IN THE SUPREME COURT OF THE UNITED STATES — Your faithful solitary reporter, in his zealous pursuit of all the news that didn't happen, makes the following report against the advice of counsel.

Justice Clarence Thomas, never one to say anything during oral arguments before the highest court of the land, made an exception today in the ferocious arguments over the constitutionality of California's Prop 8, which was passed by California's religiously righteous voters in a futile attempt to prop up their idea of Right v. wrong. As a litigant in the case, California declined to defend Prop 8 because Gov. Jerry Brown, a Democrat, knows better.

“Although the non-existent, yet gay, counsel for California failed to raise the point in his brief,” Thomas said at the outset of the argument, as his brethren and sistren (with the exception of Justices Scalia and Alito) fell out of their chairs in astonishment, “the dispositive issue in this case is whether the Court should overrule our 1967 decision in Loving v. Virginia.”

In the Loving decision, the Supreme Court ruled unconstitutional Virginia's statutory prohibition against miscegenation.

“You see,” Thomas continued, “I've been married to Virginia Lamp Thomas for more years than I care to remember, and I just don't love her anymore.”

A solitary reporter was not astonished when Virginia “Ginnie” Thomas stood up in the courtroom and applauded her husband's statement.

“Our Founding Fathers never intended for the black and white races to be equal,” Thomas continued, “which is why I would overrule Brown v. Board of Education and reinstate our 1896 decision in Plessy v. Ferguson.” 

“The Court's holding in Plessy, upholding the perfectly sensible doctrine of separate but equal, makes more sense today than ever before in our nation's history.”

As The Nine retired to their chambers after hearing today's arguments, Thomas told his law clerks, all four of whom are attractive young women, that Anita Hill still has a crush on him, “which is why I'm divorcing Ginnie as soon as I can go out and buy me a six-pack of coke.”

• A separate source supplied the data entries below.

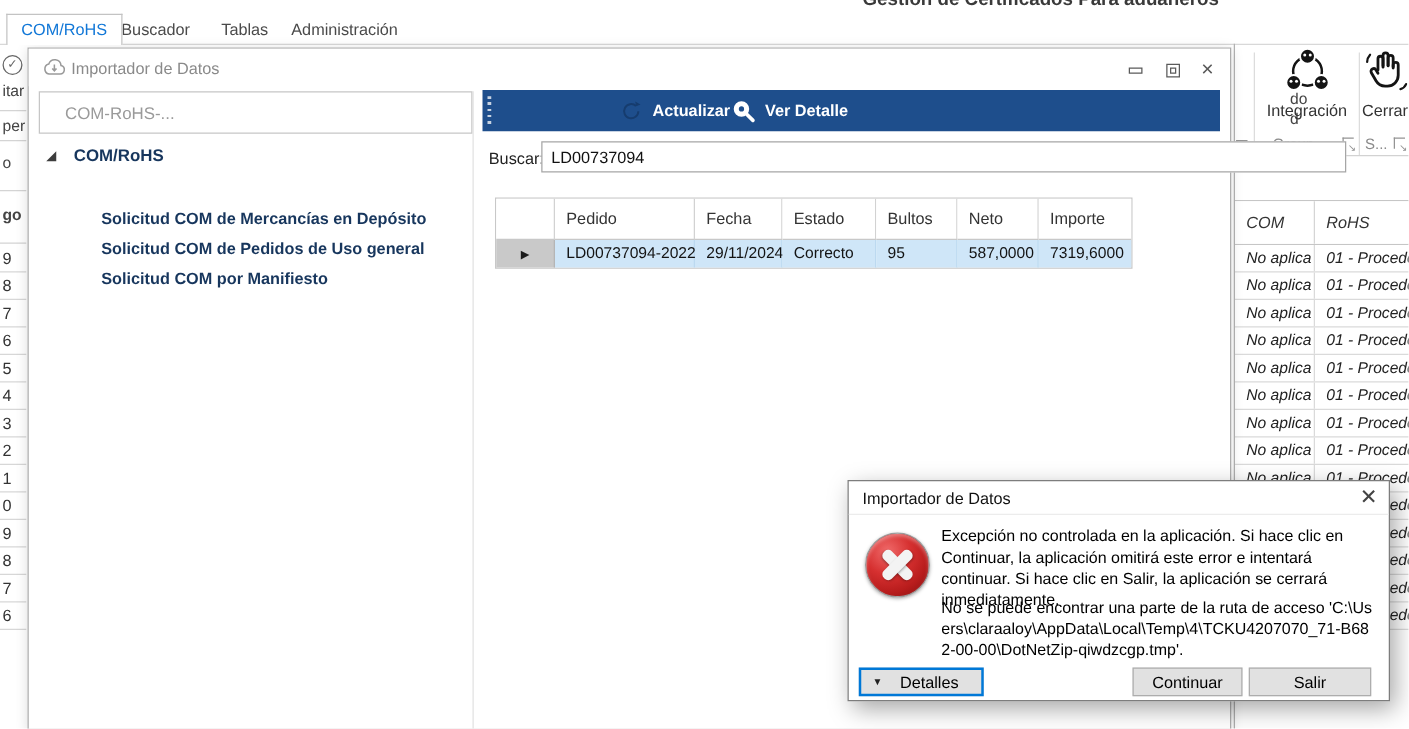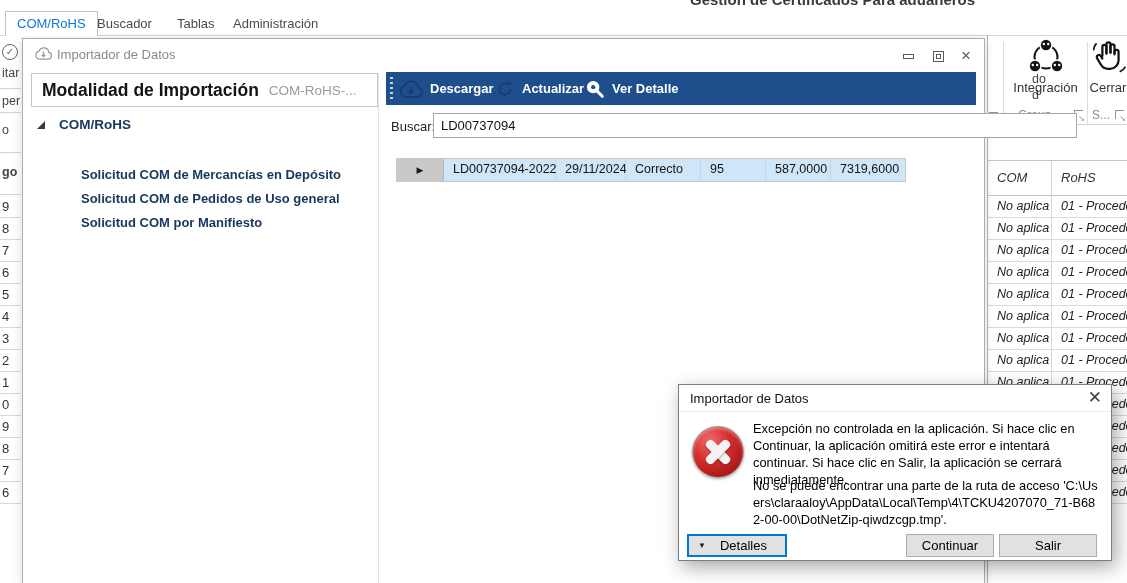--- a/index.html
+++ b/index.html
@@ -257,42 +257,34 @@
         </span>
       <span class="win-btn wb-rest" style="left:904px;">
           <span>
             <i></i>
           </span>
         </span>
       <span class="win-btn wb-close" style="left:932px;">×</span>
     </div>
 
     <div class="hdr-box">
-      <span class="hdr-title">Modalidad de Importación</span>
       <span class="hdr-sub">COM-RoHS-...</span>
     </div>
     <div class="panel-divider"></div>
 
     <div class="tree-root">
       <span class="tree-arrow"></span>
       <span class="tree-root-label">COM/RoHS</span>
     </div>
     <div class="tree-item" style="top:128px;">Solicitud COM de Mercancías en Depósito</div>
     <div class="tree-item" style="top:152px;">Solicitud COM de Pedidos de Uso general</div>
     <div class="tree-item" style="top:176px;">Solicitud COM por Manifiesto</div>
 
     <div class="toolbar">
       <span class="grip"></span>
-      <div class="tb-btn" style="left:12px;">
-        <svg width="26" height="20" viewBox="0 0 20 15">
-          <path d="M5.5 13.5 h9.2 a3.6 3.6 0 0 0 .9-7.1 A5.3 5.3 0 0 0 5.3 5.1 A4.3 4.3 0 0 0 5.5 13.5 Z" fill="none" stroke="#163c6e" stroke-width="1.3"></path>
-          <path d="M10 5.8 v4.6 M8.3 8.8 l1.7 1.9 1.7-1.9" fill="none" stroke="#163c6e" stroke-width="1.3"></path>
-        </svg>
-        <span class="tb-label">Descargar</span>
-      </div>
       <div class="tb-btn" style="left:108px;">
         <svg width="22" height="22" viewBox="0 0 24 24">
           <path d="M18.2 12 a6.2 6.2 0 1 1-2-4.6" fill="none" stroke="#163c6e" stroke-width="1.7"></path>
           <path d="M15.4 3.4 l.9 4.2 3.8-1.4 z" fill="#163c6e"></path>
         </svg>
         <span class="tb-label">Actualizar</span>
       </div>
       <div class="tb-btn" style="left:198px;">
         <svg width="22" height="22" viewBox="0 0 24 24">
           <circle cx="10" cy="10" r="6" fill="#fff" stroke="#fff" stroke-width="1.5"></circle>
@@ -300,20 +292,29 @@
           <path d="M14.6 14.6 L20 20" stroke="#fff" stroke-width="3.2" stroke-linecap="round"></path>
         </svg>
         <span class="tb-label">Ver Detalle</span>
       </div>
     </div>
 
     <span class="search-label">Buscar:</span>
     <input class="search-input" type="text" value="LD00737094" style="">
 
     <div class="grid">
+      <div class="grid-head">
+        <div class="g-th"></div>
+        <div class="g-th">Pedido</div>
+        <div class="g-th">Fecha</div>
+        <div class="g-th">Estado</div>
+        <div class="g-th">Bultos</div>
+        <div class="g-th">Neto</div>
+        <div class="g-th" style="border-right:none;">Importe</div>
+      </div>
       <div class="grid-row">
         <div class="g-sel">▶</div>
         <div class="g-td">LD00737094-202248</div>
         <div class="g-td">29/11/2024</div>
         <div class="g-td">Correcto</div>
         <div class="g-td">95</div>
         <div class="g-td">587,0000</div>
         <div class="g-td" style="border-right:none;">7319,6000</div>
       </div>
     </div>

NPR's Supreme Court reporter, Nina Totenberg, and The New Yorker's top legal correspondent, Jeffrey Toobin, rushed out of the Supreme Court chambers with the solitary reporter, pestering him for his theological take on Thomas' sweeping broadside against the most fundamental tenets of American jurisprudence.

“It's easy,” the solitary reporter explained. “The man's a traitor to his race.”